A sharp knock on the other side of the door zaps the energy between us into oblivion.

“How’s it going in there?” Mrs. Wild calls from the other side. “I brought you girls some snacks.”

I dash over to the chair in the corner, my heart thrashing with excitement and fear. I pray Beckett’s mom won’t notice the thickness of ache and want in the room.

Beckett checks herself in the stand-up mirror next to the door before opening it, and when she does, her mother peers inside, surveys the space. She lands on the velvet chair and puts a smile on when she sees me sitting in it. Then she steps inside, a wooden tray gripped in both hands, filled with little plates of cut fruit and vegetables and dips and two unopened bottles of bougie Italian soda.

“Let’s keep this door open,” she says, taking one last look around. “It’s a little stuffy in here.”

Neither of us moves a muscle or even exhales until the tapping of Mrs. Wild’s footsteps disappears down the stairs. I wait a few seconds longer before I can work up the courage to finally look at Beckett.

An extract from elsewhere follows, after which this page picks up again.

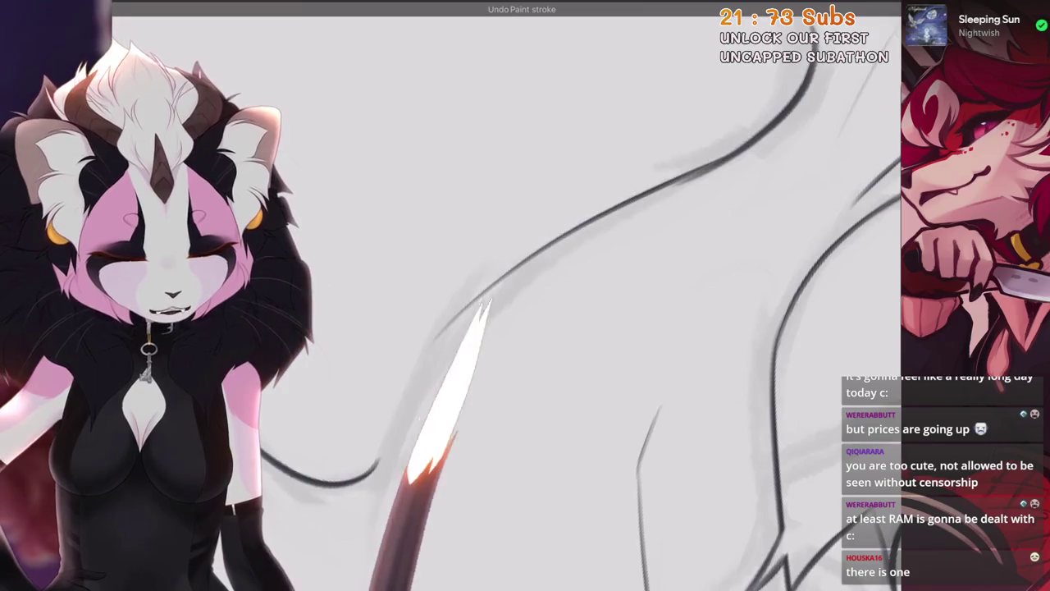
Ink the long underside body curve, redrawing it slightly longer to follow the sketch
{"action": "left_click_drag", "start_coordinate": [574, 241], "coordinate": [379, 466]}
{"action": "key", "text": "ctrl+z"}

All the light in her face is gone. The blood feels like it’s drained out of mine as well.

“I don’t get it,” I say. I’m not whispering, but my voice is low enough to stay contained inside the room, even with the door open. “You can decorate your bedroom like this, dye your hair, paint your Vespa any way you want. But you have to keep the door open when you have a friend over?”

She sits down on the edge of the bed, unzips her backpack, starts taking things out one at a time.

“They worry about my choices.” She slaps a notebook down on the bed. “Not like they let me have any.” The pens she tosses next to her roll onto the floor. “I do everything they want. My choices are their choices.” She turns her backpack upside down and dumps everything out at her feet.

“Okay, but... it’s not like you locked yourself in here with Cason. You’re just doing homework with a friend from school.”

“Yeah.” She drops the empty backpack on top of its contents and looks up at me. “Except I’m not.”

My ears crackle the way they do sometimes when I’m in trouble, only right now I don’t know who I’m in trouble with. Myself? Beckett’s mom? Beckett? Is she the one lying to herself about who she is? Or am I lying to myself about who we are?

“What are you thinking?” she asks, cutting her eyes sideways at me.

I lean forward in the chair, weave my fingers together so she can’t see them shaking. I want to tell her every thought I’ve ever had about her. About us. Every private moment we’ve shared in my mind. I want to tell her not to care what her parents think, but I can’t even do that with my own mother. I want to say all the quiet parts out loud.

But when I open my mouth, all that comes out is, “I guess I’m thinking we should work on our project.”

Beckett goes dark. Five minutes ago, she was full of light and fire.

Now she looks like a match I snuffed out and tossed at the moon.